Direction: Please rewrite the records from the line with "collector number: 3769" up to and including the line with "state / province: Valparaíso (V)" as a Markdown table with the columns Row and Line, numbering each row and placing one line in each. Leave out blank lines and pictures.

(Records)
★ ★ ★
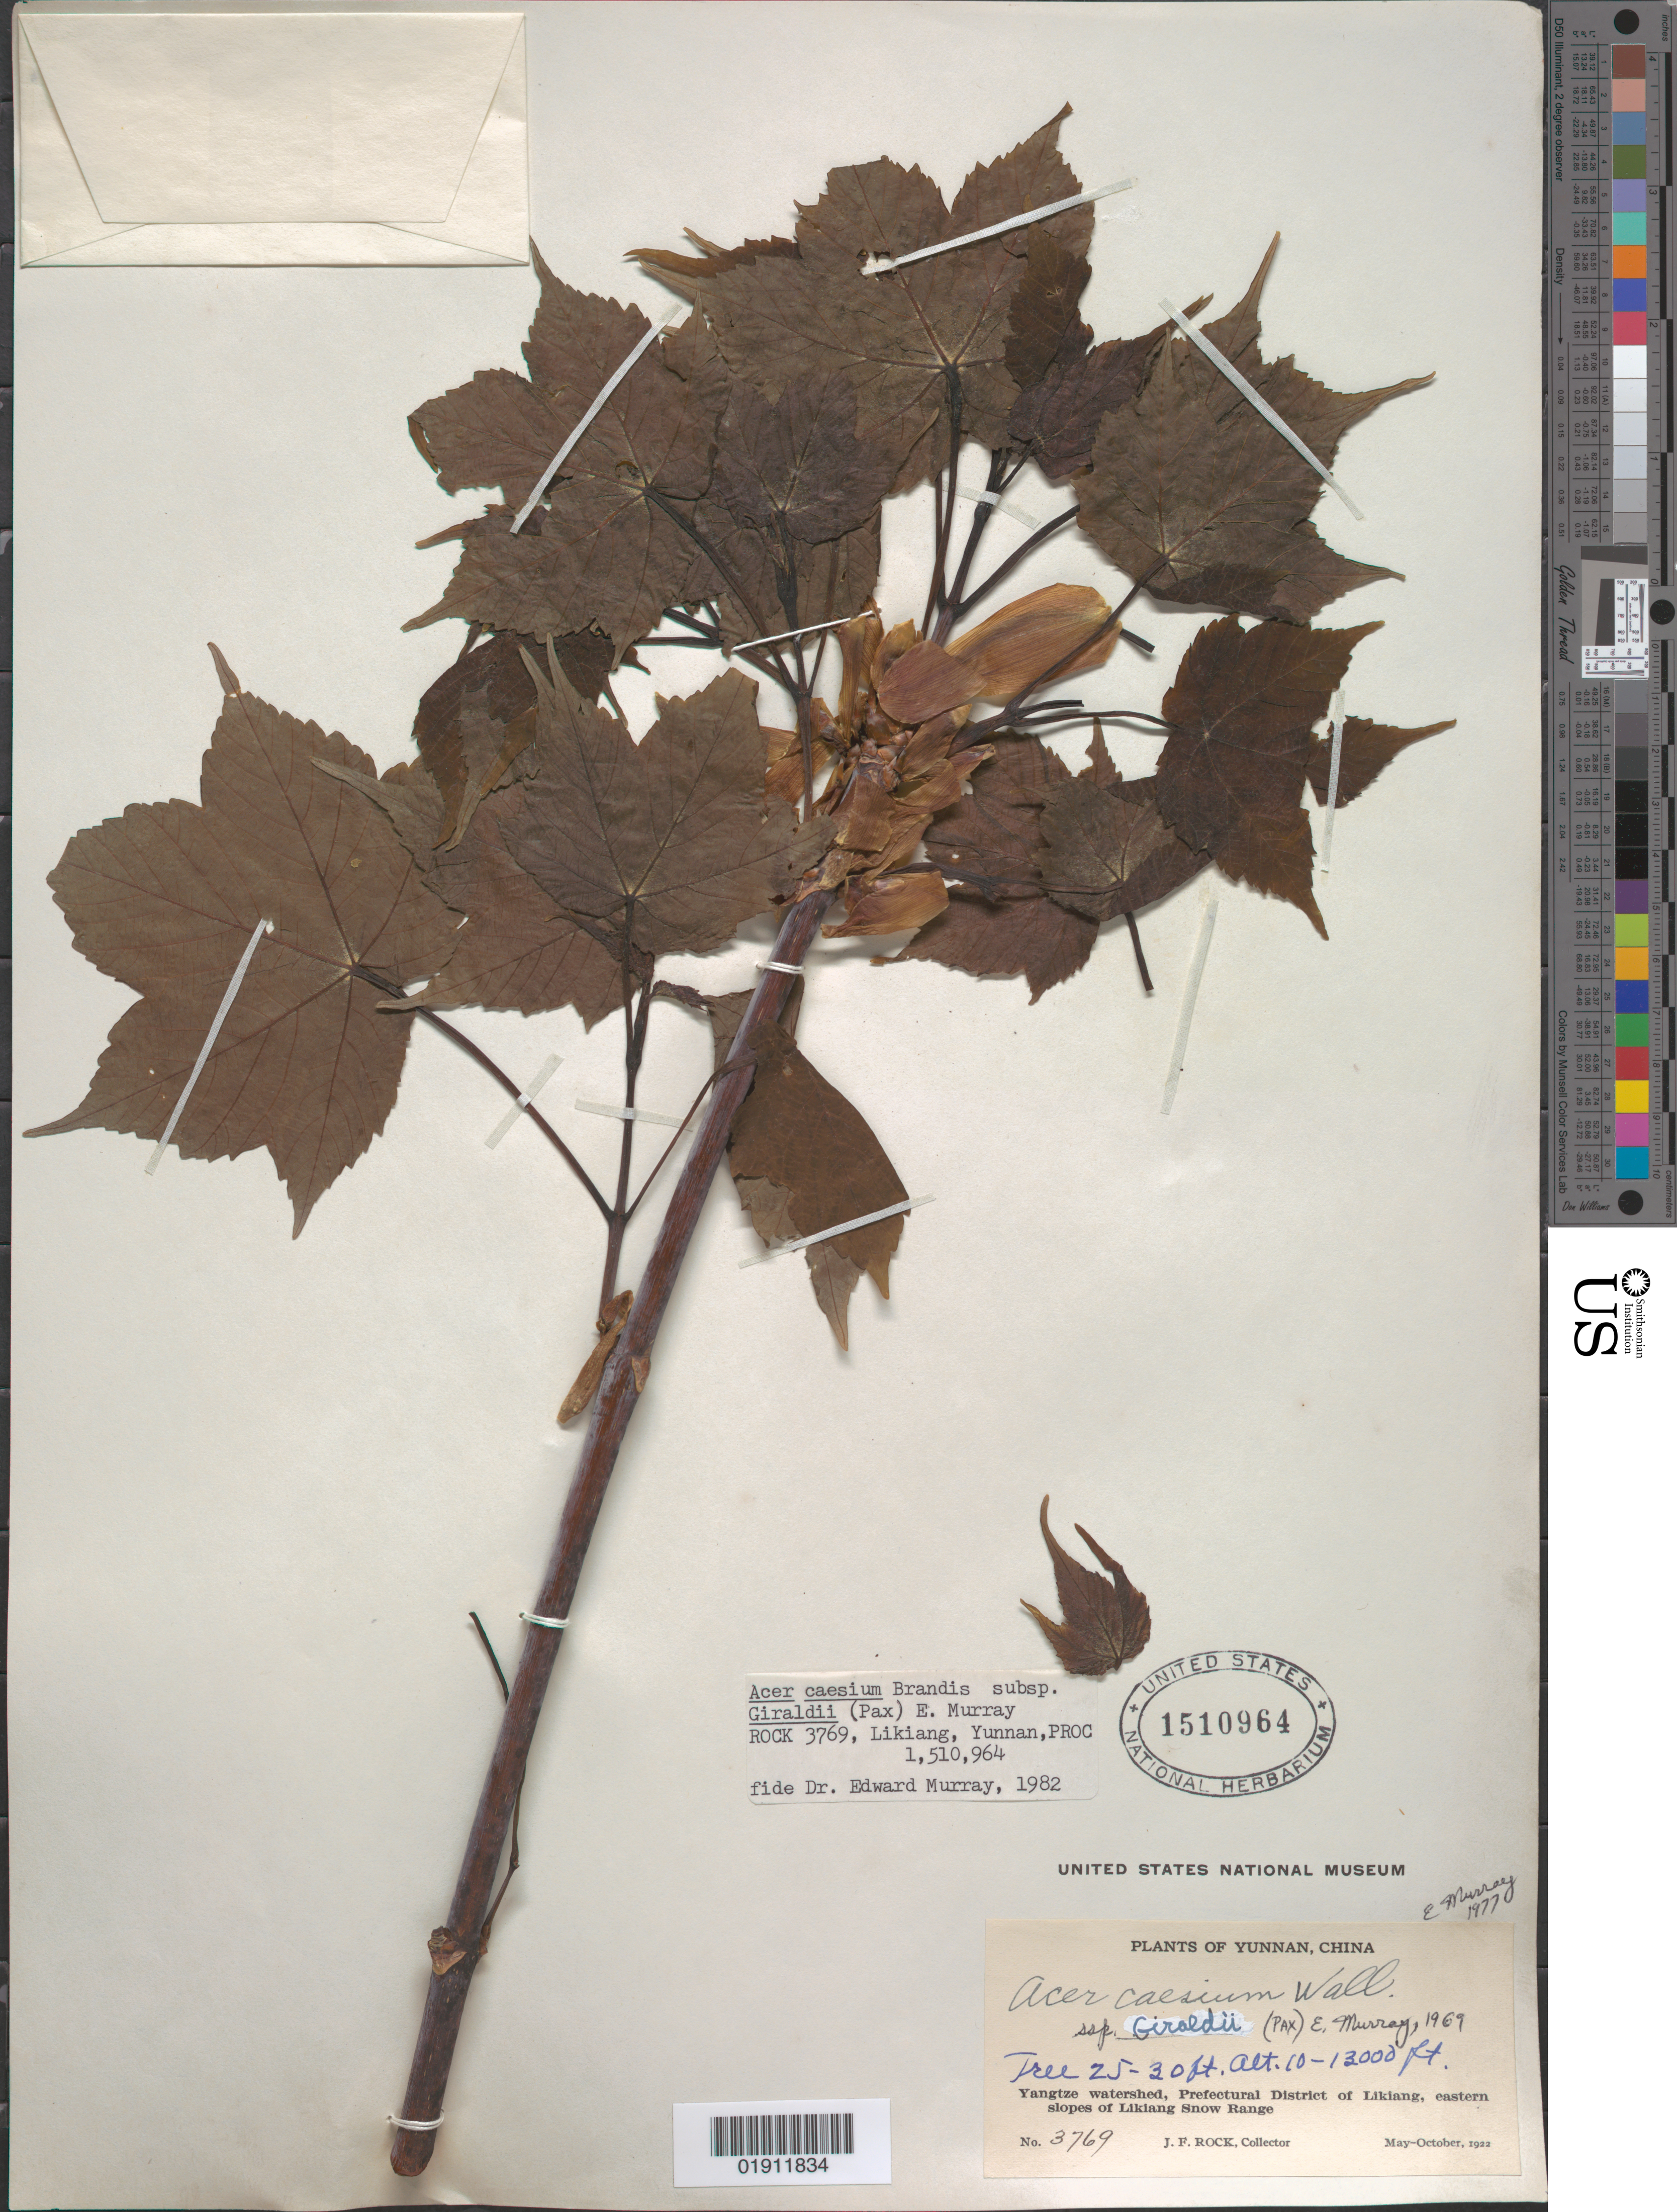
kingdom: Plantae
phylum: Tracheophyta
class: Magnoliopsida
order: Sapindales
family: Sapindaceae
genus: Acer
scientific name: Acer caesium subsp. giraldii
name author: (Pax) A.E. Murray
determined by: Murray, Edward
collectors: J. F. Rock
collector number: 3769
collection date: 1922-05/1922-10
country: China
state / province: Yunnan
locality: Prefectural District of Likiang,Yangtze watershed, eastern slopes of Likiang Snow Range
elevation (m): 3048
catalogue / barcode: US 1510964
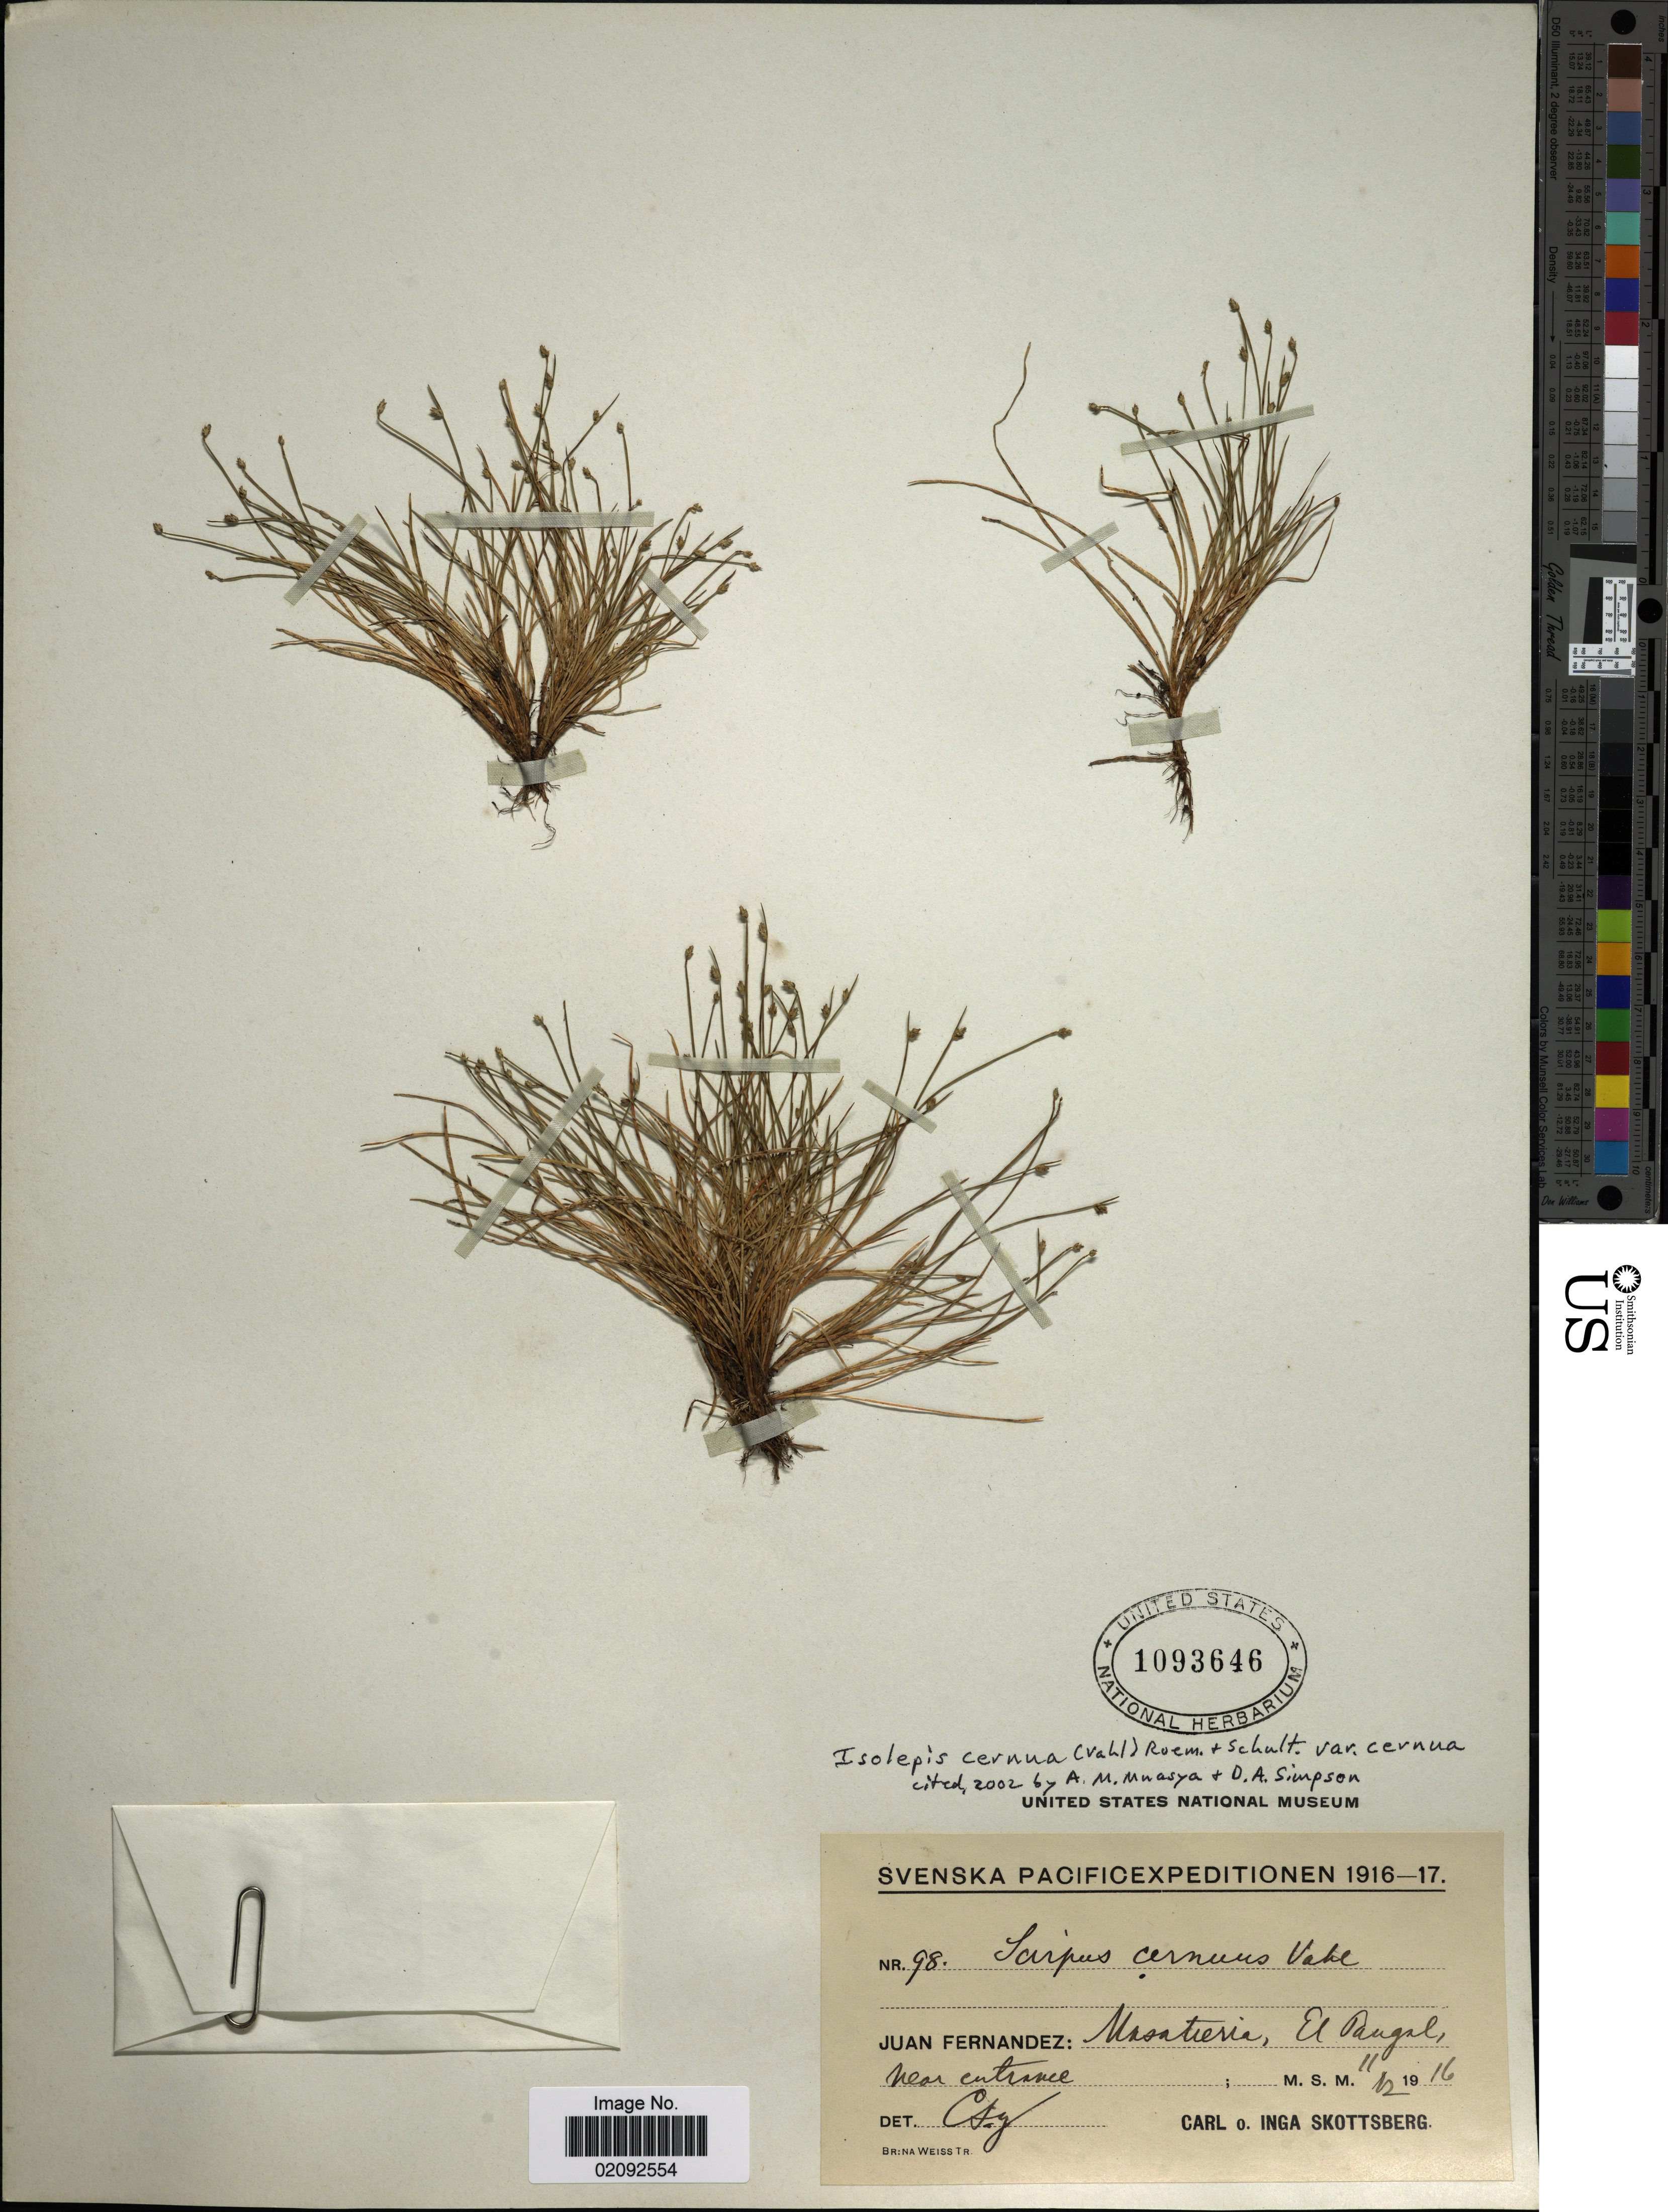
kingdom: Plantae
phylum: Tracheophyta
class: Liliopsida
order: Poales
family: Cyperaceae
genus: Isolepis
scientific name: Isolepis cernua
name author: (Vahl) Roem. & Schult.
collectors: I. Skottsberg & C. Skottsberg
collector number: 98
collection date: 1916-12-11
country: Chile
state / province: Valparaíso (V)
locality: Juan Fernandez: Masatierra, El Pangal, near entrance.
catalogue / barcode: US 1093646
★ ★ ★
Finished exercise:
| Row | Line |
|---|---|
| 1 | collector number: 3769 |
| 2 | collection date: 1922-05/1922-10 |
| 3 | country: China |
| 4 | state / province: Yunnan |
| 5 | locality: Prefectural District of Likiang,Yangtze watershed, eastern slopes of Likiang Snow Range |
| 6 | elevation (m): 3048 |
| 7 | catalogue / barcode: US 1510964 |
| 8 | kingdom: Plantae |
| 9 | phylum: Tracheophyta |
| 10 | class: Liliopsida |
| 11 | order: Poales |
| 12 | family: Cyperaceae |
| 13 | genus: Isolepis |
| 14 | scientific name: Isolepis cernua |
| 15 | name author: (Vahl) Roem. & Schult. |
| 16 | collectors: I. Skottsberg & C. Skottsberg |
| 17 | collector number: 98 |
| 18 | collection date: 1916-12-11 |
| 19 | country: Chile |
| 20 | state / province: Valparaíso (V) |